_Required work_:
Print every line of the records below without changing anything.

_Supplied material_:

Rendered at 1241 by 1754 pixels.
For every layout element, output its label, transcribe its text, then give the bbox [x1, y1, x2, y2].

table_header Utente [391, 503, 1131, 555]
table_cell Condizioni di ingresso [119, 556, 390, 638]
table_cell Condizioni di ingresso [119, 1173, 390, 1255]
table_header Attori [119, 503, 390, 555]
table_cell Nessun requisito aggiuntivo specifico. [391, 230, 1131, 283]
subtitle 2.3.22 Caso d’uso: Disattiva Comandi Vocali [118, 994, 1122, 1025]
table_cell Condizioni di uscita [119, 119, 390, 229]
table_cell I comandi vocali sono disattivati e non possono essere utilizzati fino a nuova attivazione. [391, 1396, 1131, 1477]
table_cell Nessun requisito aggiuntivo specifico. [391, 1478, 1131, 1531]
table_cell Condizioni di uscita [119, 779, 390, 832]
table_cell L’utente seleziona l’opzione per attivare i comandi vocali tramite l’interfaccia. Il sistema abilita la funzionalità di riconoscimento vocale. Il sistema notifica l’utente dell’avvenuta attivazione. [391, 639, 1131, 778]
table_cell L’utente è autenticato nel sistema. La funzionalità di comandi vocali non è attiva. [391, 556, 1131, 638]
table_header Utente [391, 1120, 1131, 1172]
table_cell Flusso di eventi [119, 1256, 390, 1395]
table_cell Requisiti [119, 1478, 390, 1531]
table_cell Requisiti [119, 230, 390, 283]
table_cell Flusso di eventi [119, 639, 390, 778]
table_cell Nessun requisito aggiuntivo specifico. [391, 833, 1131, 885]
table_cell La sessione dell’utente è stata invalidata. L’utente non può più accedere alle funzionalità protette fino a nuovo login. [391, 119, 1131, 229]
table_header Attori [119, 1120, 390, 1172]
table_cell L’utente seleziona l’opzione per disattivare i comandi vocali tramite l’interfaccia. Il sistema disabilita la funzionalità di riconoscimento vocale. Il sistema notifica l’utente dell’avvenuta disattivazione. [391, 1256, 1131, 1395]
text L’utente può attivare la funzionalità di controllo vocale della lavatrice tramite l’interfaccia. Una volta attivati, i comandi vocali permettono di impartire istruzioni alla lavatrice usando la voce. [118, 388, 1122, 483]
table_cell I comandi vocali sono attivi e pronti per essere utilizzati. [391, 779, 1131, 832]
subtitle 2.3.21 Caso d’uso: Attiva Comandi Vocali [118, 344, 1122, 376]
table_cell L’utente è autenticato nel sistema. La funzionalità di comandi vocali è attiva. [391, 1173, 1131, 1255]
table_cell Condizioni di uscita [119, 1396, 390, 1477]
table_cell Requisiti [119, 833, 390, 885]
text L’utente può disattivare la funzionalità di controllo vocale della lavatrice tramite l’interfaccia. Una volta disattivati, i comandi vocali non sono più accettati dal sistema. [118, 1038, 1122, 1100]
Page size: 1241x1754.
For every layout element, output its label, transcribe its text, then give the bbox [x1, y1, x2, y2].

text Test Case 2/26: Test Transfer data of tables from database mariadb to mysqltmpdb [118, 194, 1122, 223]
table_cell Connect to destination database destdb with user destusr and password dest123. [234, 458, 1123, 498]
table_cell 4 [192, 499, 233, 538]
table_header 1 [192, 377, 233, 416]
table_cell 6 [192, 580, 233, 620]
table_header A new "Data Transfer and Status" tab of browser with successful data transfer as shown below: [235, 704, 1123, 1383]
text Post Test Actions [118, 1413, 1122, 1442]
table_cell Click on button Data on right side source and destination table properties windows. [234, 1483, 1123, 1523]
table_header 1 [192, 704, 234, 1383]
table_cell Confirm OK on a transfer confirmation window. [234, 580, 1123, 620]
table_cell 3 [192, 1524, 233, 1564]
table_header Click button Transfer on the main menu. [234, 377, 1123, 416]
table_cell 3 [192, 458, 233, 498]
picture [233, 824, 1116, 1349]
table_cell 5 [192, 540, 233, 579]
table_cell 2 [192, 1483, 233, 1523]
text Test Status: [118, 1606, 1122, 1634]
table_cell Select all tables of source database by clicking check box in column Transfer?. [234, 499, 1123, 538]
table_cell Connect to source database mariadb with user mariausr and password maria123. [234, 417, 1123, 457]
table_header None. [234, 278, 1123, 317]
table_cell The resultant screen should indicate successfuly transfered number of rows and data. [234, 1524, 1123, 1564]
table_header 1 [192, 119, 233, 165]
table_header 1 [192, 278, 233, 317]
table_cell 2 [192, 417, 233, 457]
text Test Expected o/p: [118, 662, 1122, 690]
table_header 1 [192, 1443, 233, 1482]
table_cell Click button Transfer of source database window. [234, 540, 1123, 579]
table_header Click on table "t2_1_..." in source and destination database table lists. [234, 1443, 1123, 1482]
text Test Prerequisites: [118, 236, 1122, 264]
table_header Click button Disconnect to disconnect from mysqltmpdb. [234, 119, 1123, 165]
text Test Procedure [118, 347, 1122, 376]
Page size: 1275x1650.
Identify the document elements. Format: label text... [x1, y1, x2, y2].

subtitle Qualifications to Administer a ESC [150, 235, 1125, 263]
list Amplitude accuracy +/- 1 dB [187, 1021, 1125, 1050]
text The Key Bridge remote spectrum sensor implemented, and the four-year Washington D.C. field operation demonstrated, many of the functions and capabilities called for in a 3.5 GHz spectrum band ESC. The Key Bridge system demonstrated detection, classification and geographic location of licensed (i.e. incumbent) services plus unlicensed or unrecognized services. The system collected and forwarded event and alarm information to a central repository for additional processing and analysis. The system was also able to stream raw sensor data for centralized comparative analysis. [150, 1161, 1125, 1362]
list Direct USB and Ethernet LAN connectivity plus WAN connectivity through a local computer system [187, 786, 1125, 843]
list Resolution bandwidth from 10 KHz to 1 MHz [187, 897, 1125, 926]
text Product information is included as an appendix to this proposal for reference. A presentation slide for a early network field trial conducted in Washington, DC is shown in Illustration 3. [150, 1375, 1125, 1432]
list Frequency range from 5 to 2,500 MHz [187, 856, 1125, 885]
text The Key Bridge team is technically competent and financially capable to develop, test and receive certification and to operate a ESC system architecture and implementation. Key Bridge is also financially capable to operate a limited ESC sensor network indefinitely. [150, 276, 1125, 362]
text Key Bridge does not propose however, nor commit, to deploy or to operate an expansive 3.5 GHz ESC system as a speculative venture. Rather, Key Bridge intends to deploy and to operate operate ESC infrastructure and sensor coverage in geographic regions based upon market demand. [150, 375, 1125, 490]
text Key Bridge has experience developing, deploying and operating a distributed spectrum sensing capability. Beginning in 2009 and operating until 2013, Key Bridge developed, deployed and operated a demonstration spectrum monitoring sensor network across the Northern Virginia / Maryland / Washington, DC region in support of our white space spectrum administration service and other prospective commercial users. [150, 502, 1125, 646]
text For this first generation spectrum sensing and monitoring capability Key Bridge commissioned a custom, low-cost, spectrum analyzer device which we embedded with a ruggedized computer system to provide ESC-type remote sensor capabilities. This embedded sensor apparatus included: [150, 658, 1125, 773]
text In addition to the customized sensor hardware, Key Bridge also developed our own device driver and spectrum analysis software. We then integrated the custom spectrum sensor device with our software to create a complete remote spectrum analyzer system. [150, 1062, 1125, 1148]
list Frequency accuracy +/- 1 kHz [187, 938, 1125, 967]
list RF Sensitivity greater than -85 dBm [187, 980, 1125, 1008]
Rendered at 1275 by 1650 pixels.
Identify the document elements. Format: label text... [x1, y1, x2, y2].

_Answer to this task_:
Rendered at 1241 by 1754 pixels.
For every layout element, output its label, transcribe its text, then give the bbox [x1, y1, x2, y2].

table_header Utente [391, 503, 1131, 555]
table_cell Condizioni di ingresso [119, 556, 390, 638]
table_cell Condizioni di ingresso [119, 1173, 390, 1255]
table_header Attori [119, 503, 390, 555]
table_cell Nessun requisito aggiuntivo specifico. [391, 230, 1131, 283]
subtitle 2.3.22 Caso d’uso: Disattiva Comandi Vocali [118, 994, 1122, 1025]
table_cell Condizioni di uscita [119, 119, 390, 229]
table_cell I comandi vocali sono disattivati e non possono essere utilizzati fino a nuova attivazione. [391, 1396, 1131, 1477]
table_cell Nessun requisito aggiuntivo specifico. [391, 1478, 1131, 1531]
table_cell Condizioni di uscita [119, 779, 390, 832]
table_cell L’utente seleziona l’opzione per attivare i comandi vocali tramite l’interfaccia. Il sistema abilita la funzionalità di riconoscimento vocale. Il sistema notifica l’utente dell’avvenuta attivazione. [391, 639, 1131, 778]
table_cell L’utente è autenticato nel sistema. La funzionalità di comandi vocali non è attiva. [391, 556, 1131, 638]
table_header Utente [391, 1120, 1131, 1172]
table_cell Flusso di eventi [119, 1256, 390, 1395]
table_cell Requisiti [119, 1478, 390, 1531]
table_cell Requisiti [119, 230, 390, 283]
table_cell Flusso di eventi [119, 639, 390, 778]
table_cell Nessun requisito aggiuntivo specifico. [391, 833, 1131, 885]
table_cell La sessione dell’utente è stata invalidata. L’utente non può più accedere alle funzionalità protette fino a nuovo login. [391, 119, 1131, 229]
table_header Attori [119, 1120, 390, 1172]
table_cell L’utente seleziona l’opzione per disattivare i comandi vocali tramite l’interfaccia. Il sistema disabilita la funzionalità di riconoscimento vocale. Il sistema notifica l’utente dell’avvenuta disattivazione. [391, 1256, 1131, 1395]
text L’utente può attivare la funzionalità di controllo vocale della lavatrice tramite l’interfaccia. Una volta attivati, i comandi vocali permettono di impartire istruzioni alla lavatrice usando la voce. [118, 388, 1122, 483]
table_cell I comandi vocali sono attivi e pronti per essere utilizzati. [391, 779, 1131, 832]
subtitle 2.3.21 Caso d’uso: Attiva Comandi Vocali [118, 344, 1122, 376]
table_cell L’utente è autenticato nel sistema. La funzionalità di comandi vocali è attiva. [391, 1173, 1131, 1255]
table_cell Condizioni di uscita [119, 1396, 390, 1477]
table_cell Requisiti [119, 833, 390, 885]
text L’utente può disattivare la funzionalità di controllo vocale della lavatrice tramite l’interfaccia. Una volta disattivati, i comandi vocali non sono più accettati dal sistema. [118, 1038, 1122, 1100]
Page size: 1241x1754.
For every layout element, output its label, transcribe its text, then give the bbox [x1, y1, x2, y2].

text Test Case 2/26: Test Transfer data of tables from database mariadb to mysqltmpdb [118, 194, 1122, 223]
table_cell Connect to destination database destdb with user destusr and password dest123. [234, 458, 1123, 498]
table_cell 4 [192, 499, 233, 538]
table_header 1 [192, 377, 233, 416]
table_cell 6 [192, 580, 233, 620]
table_header A new "Data Transfer and Status" tab of browser with successful data transfer as shown below: [235, 704, 1123, 1383]
text Post Test Actions [118, 1413, 1122, 1442]
table_cell Click on button Data on right side source and destination table properties windows. [234, 1483, 1123, 1523]
table_header 1 [192, 704, 234, 1383]
table_cell Confirm OK on a transfer confirmation window. [234, 580, 1123, 620]
table_cell 3 [192, 1524, 233, 1564]
table_header Click button Transfer on the main menu. [234, 377, 1123, 416]
table_cell 3 [192, 458, 233, 498]
picture [233, 824, 1116, 1349]
table_cell 5 [192, 540, 233, 579]
table_cell 2 [192, 1483, 233, 1523]
text Test Status: [118, 1606, 1122, 1634]
table_cell Select all tables of source database by clicking check box in column Transfer?. [234, 499, 1123, 538]
table_cell Connect to source database mariadb with user mariausr and password maria123. [234, 417, 1123, 457]
table_header None. [234, 278, 1123, 317]
table_cell The resultant screen should indicate successfuly transfered number of rows and data. [234, 1524, 1123, 1564]
table_header 1 [192, 119, 233, 165]
table_header 1 [192, 278, 233, 317]
table_cell 2 [192, 417, 233, 457]
text Test Expected o/p: [118, 662, 1122, 690]
table_header 1 [192, 1443, 233, 1482]
table_cell Click button Transfer of source database window. [234, 540, 1123, 579]
table_header Click on table "t2_1_..." in source and destination database table lists. [234, 1443, 1123, 1482]
text Test Prerequisites: [118, 236, 1122, 264]
table_header Click button Disconnect to disconnect from mysqltmpdb. [234, 119, 1123, 165]
text Test Procedure [118, 347, 1122, 376]
Page size: 1275x1650.
Identify the document elements. Format: label text... [x1, y1, x2, y2].

subtitle Qualifications to Administer a ESC [150, 235, 1125, 263]
list Amplitude accuracy +/- 1 dB [187, 1021, 1125, 1050]
text The Key Bridge remote spectrum sensor implemented, and the four-year Washington D.C. field operation demonstrated, many of the functions and capabilities called for in a 3.5 GHz spectrum band ESC. The Key Bridge system demonstrated detection, classification and geographic location of licensed (i.e. incumbent) services plus unlicensed or unrecognized services. The system collected and forwarded event and alarm information to a central repository for additional processing and analysis. The system was also able to stream raw sensor data for centralized comparative analysis. [150, 1161, 1125, 1362]
list Direct USB and Ethernet LAN connectivity plus WAN connectivity through a local computer system [187, 786, 1125, 843]
list Resolution bandwidth from 10 KHz to 1 MHz [187, 897, 1125, 926]
text Product information is included as an appendix to this proposal for reference. A presentation slide for a early network field trial conducted in Washington, DC is shown in Illustration 3. [150, 1375, 1125, 1432]
list Frequency range from 5 to 2,500 MHz [187, 856, 1125, 885]
text The Key Bridge team is technically competent and financially capable to develop, test and receive certification and to operate a ESC system architecture and implementation. Key Bridge is also financially capable to operate a limited ESC sensor network indefinitely. [150, 276, 1125, 362]
text Key Bridge does not propose however, nor commit, to deploy or to operate an expansive 3.5 GHz ESC system as a speculative venture. Rather, Key Bridge intends to deploy and to operate operate ESC infrastructure and sensor coverage in geographic regions based upon market demand. [150, 375, 1125, 490]
text Key Bridge has experience developing, deploying and operating a distributed spectrum sensing capability. Beginning in 2009 and operating until 2013, Key Bridge developed, deployed and operated a demonstration spectrum monitoring sensor network across the Northern Virginia / Maryland / Washington, DC region in support of our white space spectrum administration service and other prospective commercial users. [150, 502, 1125, 646]
text For this first generation spectrum sensing and monitoring capability Key Bridge commissioned a custom, low-cost, spectrum analyzer device which we embedded with a ruggedized computer system to provide ESC-type remote sensor capabilities. This embedded sensor apparatus included: [150, 658, 1125, 773]
text In addition to the customized sensor hardware, Key Bridge also developed our own device driver and spectrum analysis software. We then integrated the custom spectrum sensor device with our software to create a complete remote spectrum analyzer system. [150, 1062, 1125, 1148]
list Frequency accuracy +/- 1 kHz [187, 938, 1125, 967]
list RF Sensitivity greater than -85 dBm [187, 980, 1125, 1008]
Rendered at 1275 by 1650 pixels.
Identify the document elements. Format: label text... [x1, y1, x2, y2].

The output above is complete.